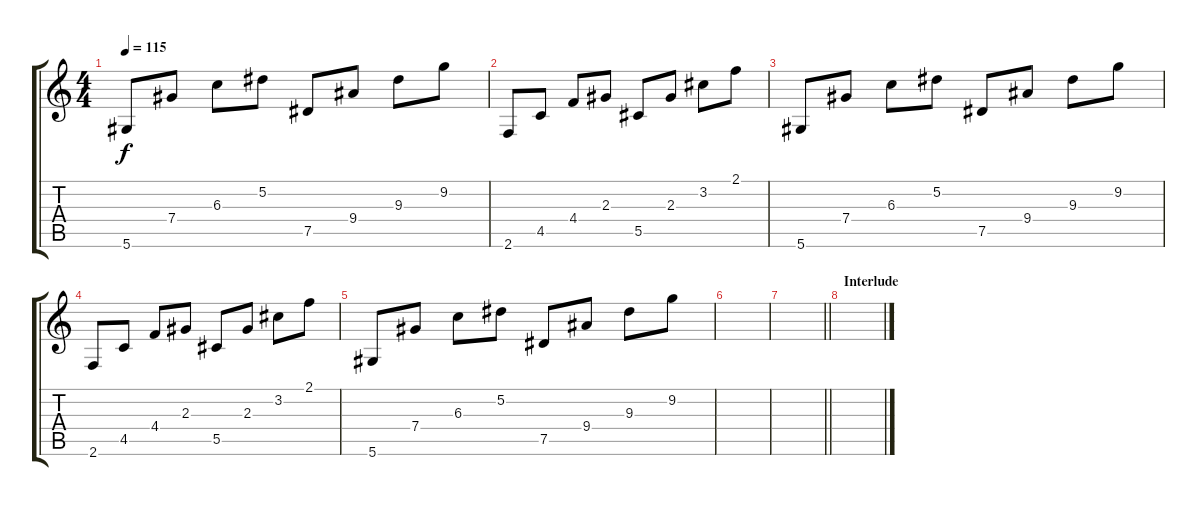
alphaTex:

\track "" {instrument distortionguitar}
\staff {score tabs}
\tuning (Eb4 Bb3 Gb3 Db3 Ab2 Eb2) {hide}
\ts (4 4)
\tempo 115
\clef g2
\ks c
5.6.8{dy f} 7.4.8 6.3.8 5.2.8 7.5.8 9.4.8 9.3.8 9.2.8 |
2.6.8 4.5.8 4.4.8 2.3.8 5.5.8 2.3.8 3.2.8 2.1.8 |
5.6.8 7.4.8 6.3.8 5.2.8 7.5.8 9.4.8 9.3.8 9.2.8 |
2.6.8 4.5.8 4.4.8 2.3.8 5.5.8 2.3.8 3.2.8 2.1.8 |
5.6.8 7.4.8 6.3.8 5.2.8 7.5.8 9.4.8 9.3.8 9.2.8 |
|
\barLineRight lightlight
|
\section ("" "Interlude")
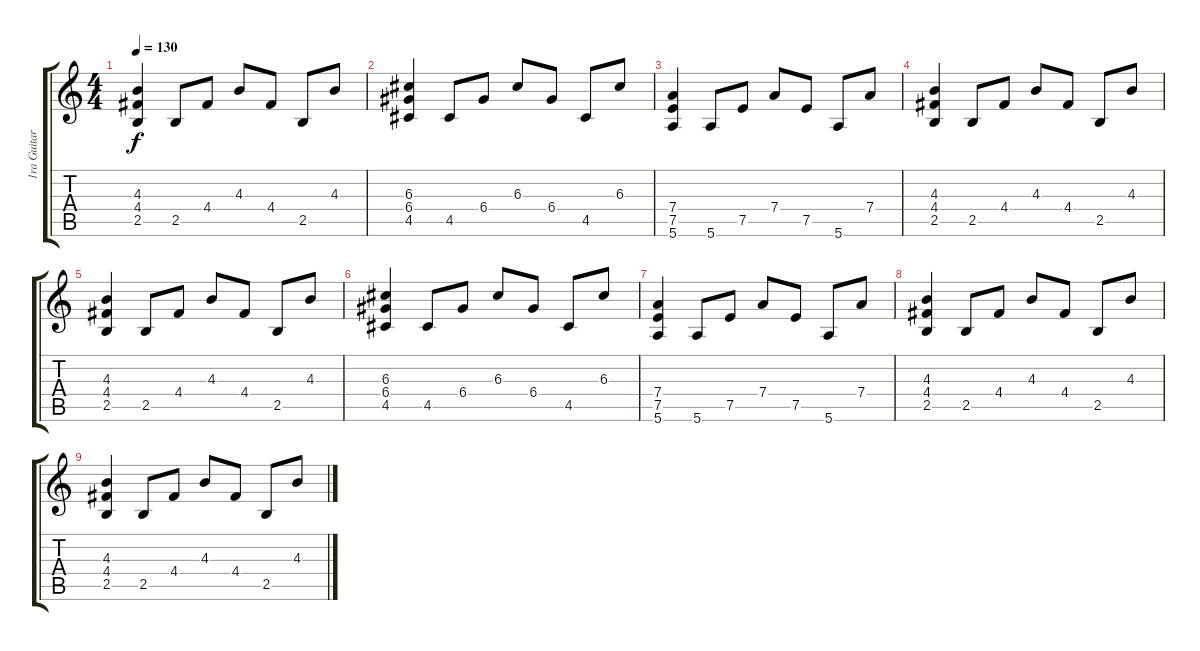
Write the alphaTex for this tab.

\track ("1ra Guitarra" "1ra Guitar") {instrument distortionguitar}
\staff {score tabs}
\tuning (E4 B3 G3 D3 A2 E2) {hide}
\ts (4 4)
\tempo 130
\clef g2
\ks c
(4.3 4.4 2.5).4{dy f} 2.5.8 4.4.8 4.3.8 4.4.8 2.5.8 4.3.8 |
(6.3 6.4 4.5).4{volume 10} 4.5.8 6.4.8 6.3.8 6.4.8 4.5.8 6.3.8 |
(7.4 7.5 5.6).4 5.6.8 7.5.8 7.4.8 7.5.8 5.6.8 7.4.8 |
(4.3 4.4 2.5).4{volume 7} 2.5.8 4.4.8 4.3.8 4.4.8 2.5.8 4.3.8 |
(4.3 4.4 2.5).4 2.5.8 4.4.8 4.3.8 4.4.8 2.5.8 4.3.8 |
(6.3 6.4 4.5).4{volume 4} 4.5.8 6.4.8 6.3.8 6.4.8 4.5.8 6.3.8 |
(7.4 7.5 5.6).4 5.6.8 7.5.8 7.4.8 7.5.8 5.6.8 7.4.8 |
(4.3 4.4 2.5).4{volume 0} 2.5.8 4.4.8 4.3.8 4.4.8 2.5.8 4.3.8 |
(4.3 4.4 2.5).4 2.5.8 4.4.8 4.3.8 4.4.8 2.5.8 4.3.8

+ + + + + + +

■ **Problem details**
Reproduce all of the material above word for word, leaving out the pictures.

■ **Answer to the problem**
alphaTex:

\track "" {instrument distortionguitar}
\staff {score tabs}
\tuning (Eb4 Bb3 Gb3 Db3 Ab2 Eb2) {hide}
\ts (4 4)
\tempo 115
\clef g2
\ks c
5.6.8{dy f} 7.4.8 6.3.8 5.2.8 7.5.8 9.4.8 9.3.8 9.2.8 |
2.6.8 4.5.8 4.4.8 2.3.8 5.5.8 2.3.8 3.2.8 2.1.8 |
5.6.8 7.4.8 6.3.8 5.2.8 7.5.8 9.4.8 9.3.8 9.2.8 |
2.6.8 4.5.8 4.4.8 2.3.8 5.5.8 2.3.8 3.2.8 2.1.8 |
5.6.8 7.4.8 6.3.8 5.2.8 7.5.8 9.4.8 9.3.8 9.2.8 |
|
\barLineRight lightlight
|
\section ("" "Interlude")
Write the alphaTex for this tab.

\track ("1ra Guitarra" "1ra Guitar") {instrument distortionguitar}
\staff {score tabs}
\tuning (E4 B3 G3 D3 A2 E2) {hide}
\ts (4 4)
\tempo 130
\clef g2
\ks c
(4.3 4.4 2.5).4{dy f} 2.5.8 4.4.8 4.3.8 4.4.8 2.5.8 4.3.8 |
(6.3 6.4 4.5).4{volume 10} 4.5.8 6.4.8 6.3.8 6.4.8 4.5.8 6.3.8 |
(7.4 7.5 5.6).4 5.6.8 7.5.8 7.4.8 7.5.8 5.6.8 7.4.8 |
(4.3 4.4 2.5).4{volume 7} 2.5.8 4.4.8 4.3.8 4.4.8 2.5.8 4.3.8 |
(4.3 4.4 2.5).4 2.5.8 4.4.8 4.3.8 4.4.8 2.5.8 4.3.8 |
(6.3 6.4 4.5).4{volume 4} 4.5.8 6.4.8 6.3.8 6.4.8 4.5.8 6.3.8 |
(7.4 7.5 5.6).4 5.6.8 7.5.8 7.4.8 7.5.8 5.6.8 7.4.8 |
(4.3 4.4 2.5).4{volume 0} 2.5.8 4.4.8 4.3.8 4.4.8 2.5.8 4.3.8 |
(4.3 4.4 2.5).4 2.5.8 4.4.8 4.3.8 4.4.8 2.5.8 4.3.8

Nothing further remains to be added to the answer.